What is required:
A faithful transcription of all the data is required.
****
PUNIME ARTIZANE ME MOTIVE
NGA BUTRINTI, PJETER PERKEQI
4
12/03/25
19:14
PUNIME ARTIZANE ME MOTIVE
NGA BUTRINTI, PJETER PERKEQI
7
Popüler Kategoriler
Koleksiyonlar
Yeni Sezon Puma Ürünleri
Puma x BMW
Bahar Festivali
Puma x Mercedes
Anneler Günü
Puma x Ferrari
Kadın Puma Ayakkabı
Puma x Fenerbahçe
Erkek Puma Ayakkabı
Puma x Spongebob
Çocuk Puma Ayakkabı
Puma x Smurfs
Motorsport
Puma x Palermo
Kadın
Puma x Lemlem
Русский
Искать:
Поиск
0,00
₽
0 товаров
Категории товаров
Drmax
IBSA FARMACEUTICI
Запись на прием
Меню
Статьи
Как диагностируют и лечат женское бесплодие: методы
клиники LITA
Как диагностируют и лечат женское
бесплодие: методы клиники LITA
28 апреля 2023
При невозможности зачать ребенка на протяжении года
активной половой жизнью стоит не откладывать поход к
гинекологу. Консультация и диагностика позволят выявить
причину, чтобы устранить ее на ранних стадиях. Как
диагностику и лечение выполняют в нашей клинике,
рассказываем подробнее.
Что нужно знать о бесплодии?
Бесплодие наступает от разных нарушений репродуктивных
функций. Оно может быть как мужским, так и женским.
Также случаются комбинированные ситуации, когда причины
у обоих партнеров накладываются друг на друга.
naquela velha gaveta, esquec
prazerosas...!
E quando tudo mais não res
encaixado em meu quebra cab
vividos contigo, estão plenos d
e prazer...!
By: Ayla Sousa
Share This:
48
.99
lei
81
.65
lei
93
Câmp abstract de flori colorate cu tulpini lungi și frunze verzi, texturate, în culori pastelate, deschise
****
Answer section:
PUNIME ARTIZANE ME MOTIVE
NGA BUTRINTI, PJETER PERKEQI
4
12/03/25
19:14
PUNIME ARTIZANE ME MOTIVE
NGA BUTRINTI, PJETER PERKEQI
7
Popüler Kategoriler
Koleksiyonlar
Yeni Sezon Puma Ürünleri
Puma x BMW
Bahar Festivali
Puma x Mercedes
Anneler Günü
Puma x Ferrari
Kadın Puma Ayakkabı
Puma x Fenerbahçe
Erkek Puma Ayakkabı
Puma x Spongebob
Çocuk Puma Ayakkabı
Puma x Smurfs
Motorsport
Puma x Palermo
Kadın
Puma x Lemlem
Русский
Искать:
Поиск
0,00
₽
0 товаров
Категории товаров
Drmax
IBSA FARMACEUTICI
Запись на прием
Меню
Статьи
Как диагностируют и лечат женское бесплодие: методы
клиники LITA
Как диагностируют и лечат женское
бесплодие: методы клиники LITA
28 апреля 2023
При невозможности зачать ребенка на протяжении года
активной половой жизнью стоит не откладывать поход к
гинекологу. Консультация и диагностика позволят выявить
причину, чтобы устранить ее на ранних стадиях. Как
диагностику и лечение выполняют в нашей клинике,
рассказываем подробнее.
Что нужно знать о бесплодии?
Бесплодие наступает от разных нарушений репродуктивных
функций. Оно может быть как мужским, так и женским.
Также случаются комбинированные ситуации, когда причины
у обоих партнеров накладываются друг на друга.
naquela velha gaveta, esquec
prazerosas...!
E quando tudo mais não res
encaixado em meu quebra cab
vividos contigo, estão plenos d
e prazer...!
By: Ayla Sousa
Share This:
48
.99
lei
81
.65
lei
93
Câmp abstract de flori colorate cu tulpini lungi și frunze verzi, texturate, în culori pastelate, deschise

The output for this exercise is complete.